One of the advantages of using this physics engine is that the engine supports name for all model elements as it is often more convenient and less error-prone to refer to model elements by name rather than by index. The library makes the package easy to use and modify by the developers. Further, the wrapper bindings provide easy access to all MuJoCo library functions and enums, automatically converting NumPy arrays to data pointers where appropriate.
The DeepMind Control Suite has been around for a few years now. It is a set of continuous control tasks with a standardised structure and interpretable rewards, intended to serve as performance benchmarks for continuous control learning agents or reinforcement learning agents.
In the Control Suite, the researchers added a new quadruped and dog environment. The quadruped has 56 state dimensions, where each leg has 3 actuators for a total of 12 actions. In the dog environment, the leo3Dmodels created a realistic model of a Pharaoh Dog for DeepMind researchers and made it available to the wider research community.
PyMJCF is basically a document object model. This library provides a Python object model for MuJoCo’s XML-based MJCF physics modelling language.

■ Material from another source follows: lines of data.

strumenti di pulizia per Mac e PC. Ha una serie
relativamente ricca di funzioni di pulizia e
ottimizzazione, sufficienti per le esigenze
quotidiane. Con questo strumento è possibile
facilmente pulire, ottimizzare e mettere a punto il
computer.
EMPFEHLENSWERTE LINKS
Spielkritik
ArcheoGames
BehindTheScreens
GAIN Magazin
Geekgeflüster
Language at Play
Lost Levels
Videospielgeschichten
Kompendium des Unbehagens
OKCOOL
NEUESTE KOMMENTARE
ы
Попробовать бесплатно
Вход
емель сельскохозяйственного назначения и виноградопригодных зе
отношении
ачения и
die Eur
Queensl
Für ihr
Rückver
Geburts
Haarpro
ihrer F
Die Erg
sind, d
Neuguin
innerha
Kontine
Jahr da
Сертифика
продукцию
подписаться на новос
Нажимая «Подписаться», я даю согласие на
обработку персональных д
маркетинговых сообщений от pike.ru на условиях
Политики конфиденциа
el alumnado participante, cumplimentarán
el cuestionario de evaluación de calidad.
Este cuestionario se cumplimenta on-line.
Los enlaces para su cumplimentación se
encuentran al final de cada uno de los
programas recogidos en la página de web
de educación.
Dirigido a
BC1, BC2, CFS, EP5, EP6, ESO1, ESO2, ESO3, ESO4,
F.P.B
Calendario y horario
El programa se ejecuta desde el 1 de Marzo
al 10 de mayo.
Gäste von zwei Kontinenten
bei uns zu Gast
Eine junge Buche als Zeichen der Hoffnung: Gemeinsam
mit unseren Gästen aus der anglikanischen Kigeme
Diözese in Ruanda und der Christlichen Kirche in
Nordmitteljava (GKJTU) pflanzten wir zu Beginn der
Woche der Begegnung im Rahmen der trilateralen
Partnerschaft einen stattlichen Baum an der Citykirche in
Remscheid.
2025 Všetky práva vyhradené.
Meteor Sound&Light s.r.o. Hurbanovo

The goal of the library is to allow users to easily interact with and modify MJCF models in Python.
One key feature of this library is the ability to easily compose multiple separate MJCF models into a larger one, while automatically maintaining a consistent, collision-free namespace. According to the researchers, one typical use case of this library is the need for robots that includes a variable number of joints. Additionally, the library provides Pythonic access to the underlying C data structures with the bind() method of mjcf.Physics.
The Composer Library
Composer is the high-level “game engine” which streamlines the composing of Entities into scenes and the defining observations, rewards, terminations and general game logic.
According to the researchers, the Composer framework organises reinforcement learning environments into a common structure and endows scene elements with optional event handlers. At a high level, the Composer defines three main abstractions for task design, which are composer.Entity, composer.Task and composer.Environment.
The Locomotion framework is designed to facilitate the implementation of a wide range of locomotion tasks for RL algorithms by introducing self-contained, reusable components
which compose into different task variants. The Locomotion framework introduces several abstract Composer entities, such as the Arena (a self-scaling randomised scene) and Walker (a controllable entity with common locomotion-related methods), facilitating locomotion-like tasks.